Speaking after the walk began, Josephine said: “I think Fiona was murdered, because she wouldn’t stay away from me this long and she wouldn’t have left me and not tell me where she was. The only thing then is that she was murdered.”

Appeal for information

She again appealed for information in relation to Fiona’s disappearance. “My message as always, it’s to the chief suspect. I doubt if he’ll ever tell me where Fiona is but there is people in the town who would have known things as well and if they come forward and say something it would help an awful lot,” she said.

Josephine and Fiona’s younger brother John have endured multiple tragedies and have had their hopes dashed on a number of occasions, most recently during a major search of woodland in Co Laois in December 2014.

Just over a year before Fiona disappeared, her brother Mark was killed in a road traffic incident. Then four years after she vanished, Fiona’s father Sean took his own life - a death Josephine attributes to the impact of Fiona’s disappearance.

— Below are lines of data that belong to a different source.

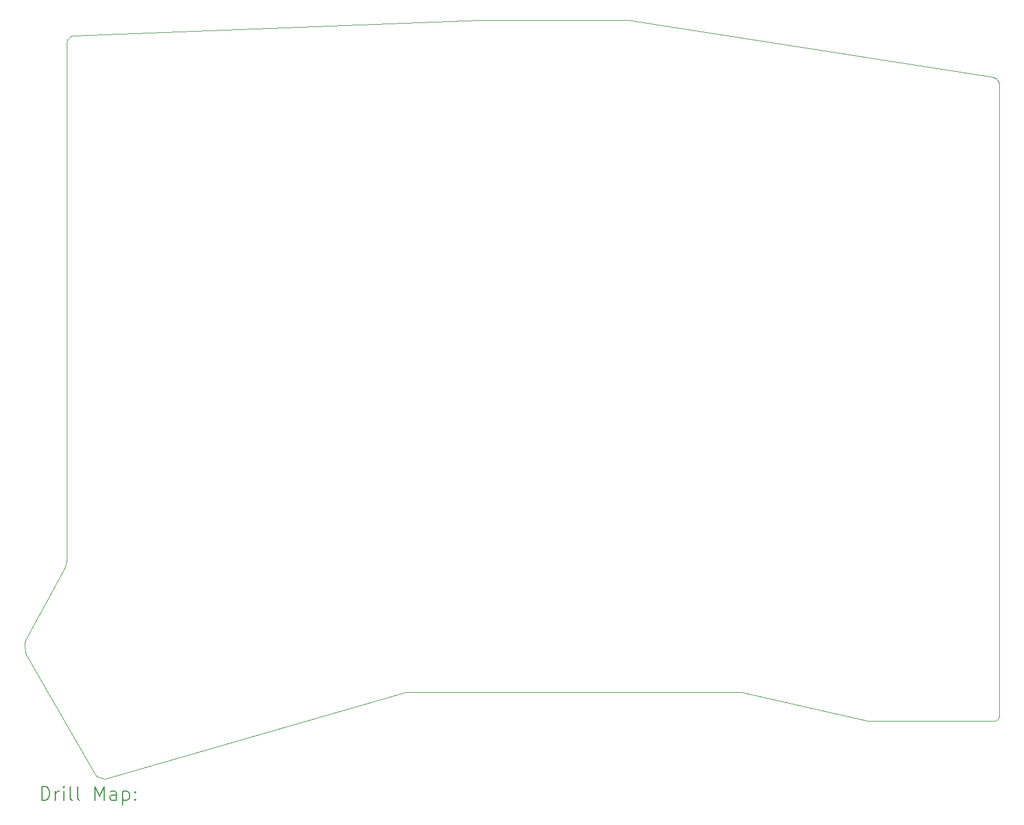
<source format=gbr>
%FSLAX45Y45*%
G04 Gerber Fmt 4.5, Leading zero omitted, Abs format (unit mm)*
G04 Created by KiCad (PCBNEW (6.0.2-0)) date 2022-03-06 07:47:04*
%MOMM*%
%LPD*%
G01*
G04 APERTURE LIST*
%TA.AperFunction,Profile*%
%ADD10C,0.100000*%
%TD*%
%ADD11C,0.200000*%
G04 APERTURE END LIST*
D10*
X22600888Y-4467281D02*
X22609528Y-4485367D01*
X9327500Y-14687500D02*
X8302500Y-12907500D01*
X17167500Y-3567500D02*
X22520044Y-4412015D01*
X8900026Y-11507500D02*
X8892500Y-11572500D01*
X9407500Y-14732500D02*
X9462500Y-14742500D01*
X8287500Y-12857500D02*
X8282500Y-12797500D01*
X9362500Y-14717500D02*
X9407500Y-14732500D01*
X22540211Y-4417178D02*
X22558687Y-4425647D01*
X8902226Y-3892026D02*
X8908938Y-3870401D01*
X8899886Y-3915243D02*
X8902226Y-3892026D01*
X8892500Y-11572500D02*
X8872500Y-11632500D01*
X8282500Y-12797500D02*
X8282500Y-12757500D01*
X9327500Y-14687500D02*
X9362500Y-14717500D01*
X22520044Y-4412015D02*
X22540211Y-4417178D01*
X22614938Y-4504957D02*
X22616818Y-4525690D01*
X8292500Y-12707500D02*
X8872500Y-11632500D01*
X8908938Y-3870401D02*
X8919559Y-3850833D01*
X8950675Y-3819716D02*
X8970244Y-3809094D01*
X22609528Y-4485367D02*
X22614938Y-4504957D01*
X14972500Y-3567500D02*
X9015085Y-3800040D01*
X8302500Y-12907500D02*
X8287500Y-12857500D01*
X8919559Y-3850833D02*
X8933626Y-3833783D01*
X8282500Y-12757500D02*
X8292500Y-12707500D01*
X8933626Y-3833783D02*
X8950675Y-3819716D01*
X13887913Y-13467500D02*
X9462500Y-14742500D01*
X8991868Y-3802381D02*
X9015085Y-3800040D01*
X22575162Y-4437060D02*
X22589332Y-4451058D01*
X8970244Y-3809094D02*
X8991868Y-3802381D01*
X14972500Y-3567500D02*
X17167500Y-3567500D01*
X22589332Y-4451058D02*
X22600888Y-4467281D01*
X8900026Y-11507500D02*
X8899886Y-3915243D01*
X22558687Y-4425647D02*
X22575162Y-4437060D01*
X13887913Y-13467500D02*
X18822190Y-13467300D01*
X20683220Y-13893282D02*
X18822190Y-13467300D01*
X22616818Y-4525690D02*
X22616670Y-13836397D01*
X22559264Y-13893282D02*
G75*
G03*
X22616670Y-13836397I508J56896D01*
G01*
X22559264Y-13893282D02*
X20683220Y-13893282D01*
D11*
X8535119Y-15057976D02*
X8535119Y-14857976D01*
X8582738Y-14857976D01*
X8611310Y-14867500D01*
X8630357Y-14886548D01*
X8639881Y-14905595D01*
X8649405Y-14943690D01*
X8649405Y-14972262D01*
X8639881Y-15010357D01*
X8630357Y-15029405D01*
X8611310Y-15048452D01*
X8582738Y-15057976D01*
X8535119Y-15057976D01*
X8735119Y-15057976D02*
X8735119Y-14924643D01*
X8735119Y-14962738D02*
X8744643Y-14943690D01*
X8754167Y-14934167D01*
X8773214Y-14924643D01*
X8792262Y-14924643D01*
X8858929Y-15057976D02*
X8858929Y-14924643D01*
X8858929Y-14857976D02*
X8849405Y-14867500D01*
X8858929Y-14877024D01*
X8868452Y-14867500D01*
X8858929Y-14857976D01*
X8858929Y-14877024D01*
X8982738Y-15057976D02*
X8963690Y-15048452D01*
X8954167Y-15029405D01*
X8954167Y-14857976D01*
X9087500Y-15057976D02*
X9068452Y-15048452D01*
X9058929Y-15029405D01*
X9058929Y-14857976D01*
X9316071Y-15057976D02*
X9316071Y-14857976D01*
X9382738Y-15000833D01*
X9449405Y-14857976D01*
X9449405Y-15057976D01*
X9630357Y-15057976D02*
X9630357Y-14953214D01*
X9620833Y-14934167D01*
X9601786Y-14924643D01*
X9563690Y-14924643D01*
X9544643Y-14934167D01*
X9630357Y-15048452D02*
X9611310Y-15057976D01*
X9563690Y-15057976D01*
X9544643Y-15048452D01*
X9535119Y-15029405D01*
X9535119Y-15010357D01*
X9544643Y-14991309D01*
X9563690Y-14981786D01*
X9611310Y-14981786D01*
X9630357Y-14972262D01*
X9725595Y-14924643D02*
X9725595Y-15124643D01*
X9725595Y-14934167D02*
X9744643Y-14924643D01*
X9782738Y-14924643D01*
X9801786Y-14934167D01*
X9811310Y-14943690D01*
X9820833Y-14962738D01*
X9820833Y-15019881D01*
X9811310Y-15038928D01*
X9801786Y-15048452D01*
X9782738Y-15057976D01*
X9744643Y-15057976D01*
X9725595Y-15048452D01*
X9906548Y-15038928D02*
X9916071Y-15048452D01*
X9906548Y-15057976D01*
X9897024Y-15048452D01*
X9906548Y-15038928D01*
X9906548Y-15057976D01*
X9906548Y-14934167D02*
X9916071Y-14943690D01*
X9906548Y-14953214D01*
X9897024Y-14943690D01*
X9906548Y-14934167D01*
X9906548Y-14953214D01*
M02*

</source>
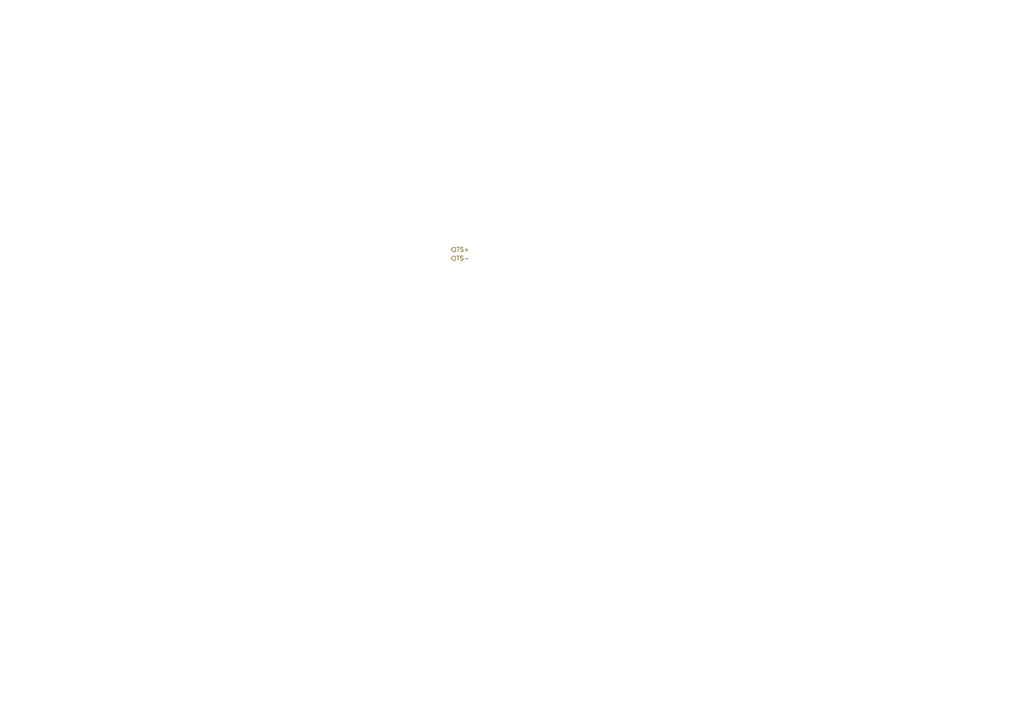
<source format=kicad_sch>
(kicad_sch (version 20230121) (generator eeschema)

  (uuid 6a7be538-3a18-45e2-8b9b-62007d3021c6)

  (paper "A4")

  (lib_symbols
  )


  (hierarchical_label "TS+" (shape input) (at 130.81 72.39 0) (fields_autoplaced)
    (effects (font (size 1.27 1.27)) (justify left))
    (uuid 8ae6beb0-c410-4c55-91bf-ce9cc07edd9c)
  )
  (hierarchical_label "TS-" (shape input) (at 130.81 74.93 0) (fields_autoplaced)
    (effects (font (size 1.27 1.27)) (justify left))
    (uuid c5dc6aaa-3290-46c6-86bc-c5789010e13c)
  )
)

</source>
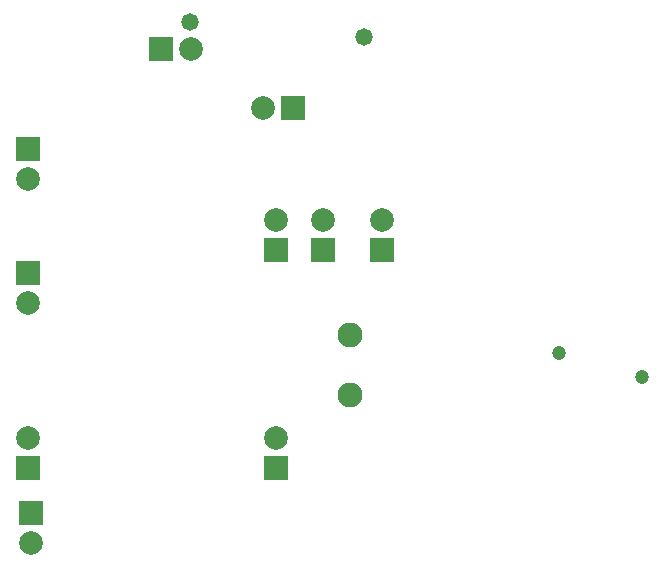
<source format=gbs>
%FSLAX43Y43*%
%MOMM*%
G71*
G01*
G75*
G04 Layer_Color=16711935*
%ADD10C,0.500*%
%ADD11R,0.700X1.000*%
%ADD12R,0.700X0.600*%
%ADD13R,1.000X0.700*%
%ADD14R,0.600X0.700*%
%ADD15R,0.500X0.850*%
%ADD16R,2.950X1.450*%
%ADD17R,2.700X1.600*%
%ADD18R,1.450X2.950*%
%ADD19R,1.600X1.300*%
%ADD20R,1.600X2.000*%
%ADD21R,0.900X0.800*%
%ADD22R,1.400X1.000*%
%ADD23R,1.000X0.850*%
%ADD24R,1.800X1.800*%
%ADD25C,1.800*%
%ADD26R,1.800X1.800*%
%ADD27C,1.900*%
%ADD28C,1.000*%
%ADD29C,1.270*%
%ADD30C,0.127*%
%ADD31C,0.203*%
%ADD32R,0.903X1.203*%
%ADD33R,0.903X0.803*%
%ADD34R,1.203X0.903*%
%ADD35R,0.803X0.903*%
%ADD36R,0.703X1.053*%
%ADD37R,3.153X1.653*%
%ADD38R,2.903X1.803*%
%ADD39R,1.653X3.153*%
%ADD40R,1.803X1.503*%
%ADD41R,1.803X2.203*%
%ADD42R,1.103X1.003*%
%ADD43R,1.603X1.203*%
%ADD44R,1.203X1.053*%
%ADD45R,2.003X2.003*%
%ADD46C,2.003*%
%ADD47R,2.003X2.003*%
%ADD48C,2.103*%
%ADD49C,1.203*%
%ADD50C,1.473*%
D45*
X70000Y47000D02*
D03*
X79000Y65500D02*
D03*
X49000Y47000D02*
D03*
Y74000D02*
D03*
X49250Y43250D02*
D03*
X49000Y63500D02*
D03*
X74000Y65500D02*
D03*
X70000D02*
D03*
D46*
Y49540D02*
D03*
X62790Y82500D02*
D03*
X79000Y68040D02*
D03*
X49000Y49540D02*
D03*
Y71460D02*
D03*
X49250Y40710D02*
D03*
X49000Y60960D02*
D03*
X68960Y77500D02*
D03*
X74000Y68040D02*
D03*
X70000D02*
D03*
D47*
X60250Y82500D02*
D03*
X71500Y77500D02*
D03*
D48*
X76330Y58250D02*
D03*
Y53250D02*
D03*
D49*
X94002Y56759D02*
D03*
X100987Y54759D02*
D03*
D50*
X77500Y83500D02*
D03*
X62750Y84750D02*
D03*
M02*

</source>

Despite the family’s anguish and the as yet fruitless searches for Fiona, Josephine remains hopeful she will one day be able to provide her daughter and unborn grandchild with a Christian burial.

She said she is not interested in justice and only wants to bury her child and grandchild. “It will never be at an end but if I could find Fiona and lay her to rest with a bit of dignity, that is what I would love, for John and myself,” she said.

‘I can’t give up’

“I still keep hoping. I can’t give up, it would be like giving up on Fiona, which I would never ever do,” Josephine added.

Regarding a book she said she is writing, she said: “It starts from me meeting my husband in the rugby club 45 years ago and it sort of goes on from there.

“We always made sure to do family things with them so that they would have these things to remember, but it’s us that has them to remember now, but it’s great to have them. Then it goes into what happened to Fiona,” she remarked.

Josephine has been working on the book for some time. She had hoped to have the book out before Christmas, but now believes it might not be out until sometime afterwards.

The proceeds from the annual walk and run along Fiona’s Way in Tullamore are be donated to homeless charities.